▶ Ausgangstext:
Nur bei Fahrlässigkeitsdelikten wird weiterhin auf die ex-ante-Sicht abgestellt, da gerade festgestellt werden muss, ob der Kausalverlauf zum Handlungszeitpunkt vom möglichen Täter vorhersehbar und vermeidbar gewesen wäre.
Die Adäquanz ist dann als Frage der objektiven Zurechnung der Tathandlung zum Taterfolg zu prüfen.
Soziale Adäquanz
Ein weiterer Gesichtspunkt ist die Lehre von der sozialen Adäquanz, die von Hans Welzel zunächst als Rechtfertigungsgrund entwickelt wurde. Wie das erlaubte Risiko schließt sozial adäquates Verhalten nach herrschender Meinung bereits den Tatbestand aus.

▶ Aufgabenstellung A:
Wandeln Sie die Zeilen sämtlicher nachstehender Datensätze in eine nummerierte Liste um und lassen Sie Leerzeilen weg. Die Bilder sind in Ihrer Antwort nicht aufzuführen.

▶ Bereitgestellte Daten:
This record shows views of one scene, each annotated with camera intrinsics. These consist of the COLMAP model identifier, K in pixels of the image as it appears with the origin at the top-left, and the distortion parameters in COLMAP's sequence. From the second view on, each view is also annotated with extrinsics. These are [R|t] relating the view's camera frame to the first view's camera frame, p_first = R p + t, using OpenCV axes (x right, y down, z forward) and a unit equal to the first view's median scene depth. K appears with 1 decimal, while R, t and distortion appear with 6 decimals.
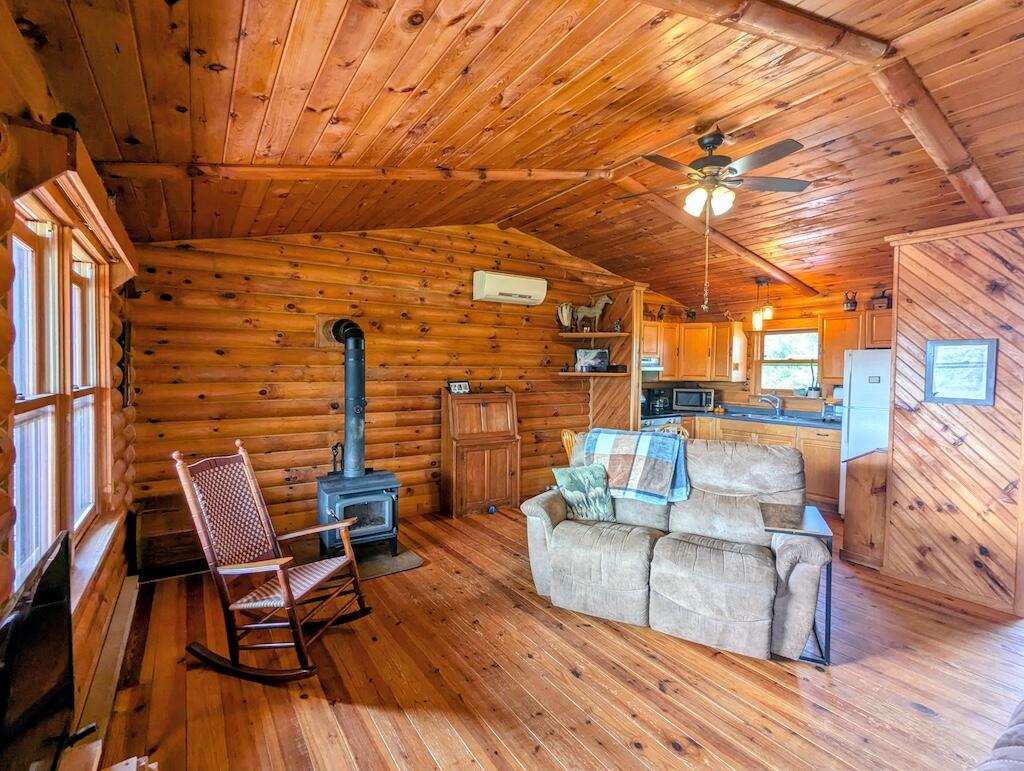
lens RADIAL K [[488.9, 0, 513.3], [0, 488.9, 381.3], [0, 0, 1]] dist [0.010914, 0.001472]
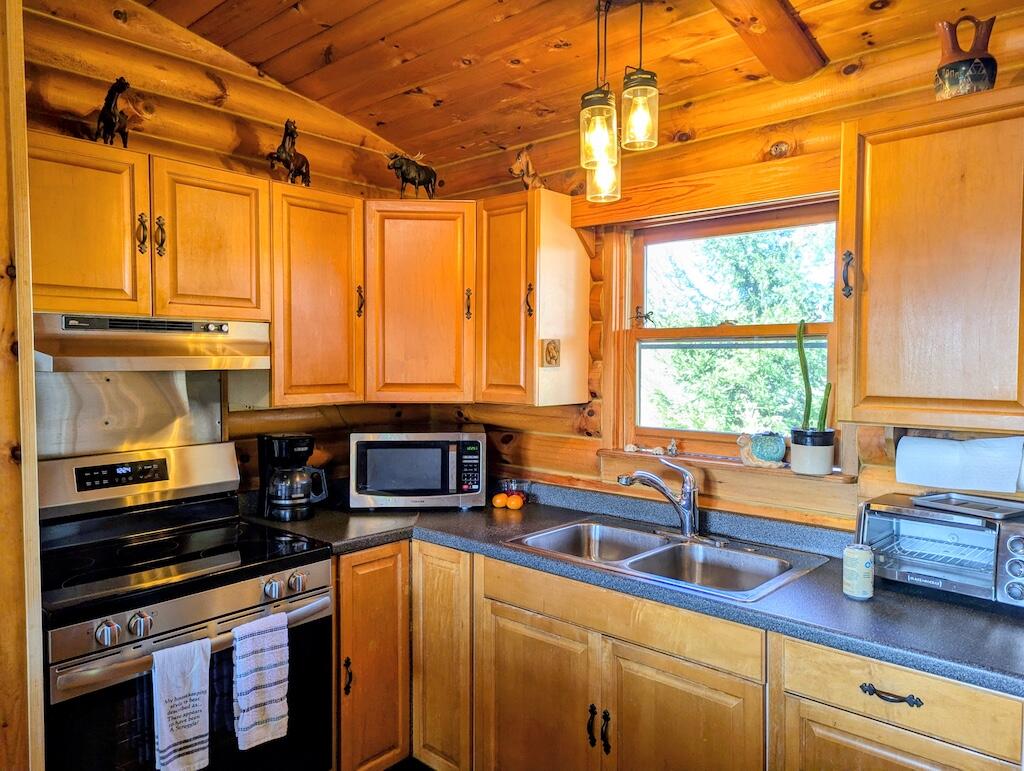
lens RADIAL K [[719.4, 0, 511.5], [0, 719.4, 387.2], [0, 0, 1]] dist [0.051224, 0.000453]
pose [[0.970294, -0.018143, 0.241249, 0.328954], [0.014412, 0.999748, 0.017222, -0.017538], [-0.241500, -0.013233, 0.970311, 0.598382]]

▶ Aufgabenstellung B:
Von wem wurde die Lehre von der sozialen Adäquanz laut dem Ausgangstext zunächst als Rechtfertigungsgrund entwickelt?

▶ Lösung A:
1. This record shows views of one scene, each annotated with camera intrinsics. These consist of the COLMAP model identifier, K in pixels of the image as it appears with the origin at the top-left, and the distortion parameters in COLMAP's sequence. From the second view on, each view is also annotated with extrinsics. These are [R|t] relating the view's camera frame to the first view's camera frame, p_first = R p + t, using OpenCV axes (x right, y down, z forward) and a unit equal to the first view's median scene depth. K appears with 1 decimal, while R, t and distortion appear with 6 decimals.
2. lens RADIAL K [[488.9, 0, 513.3], [0, 488.9, 381.3], [0, 0, 1]] dist [0.010914, 0.001472]
3. lens RADIAL K [[719.4, 0, 511.5], [0, 719.4, 387.2], [0, 0, 1]] dist [0.051224, 0.000453]
4. pose [[0.970294, -0.018143, 0.241249, 0.328954], [0.014412, 0.999748, 0.017222, -0.017538], [-0.241500, -0.013233, 0.970311, 0.598382]]

▶ Lösung B:
Von Hans Welzel.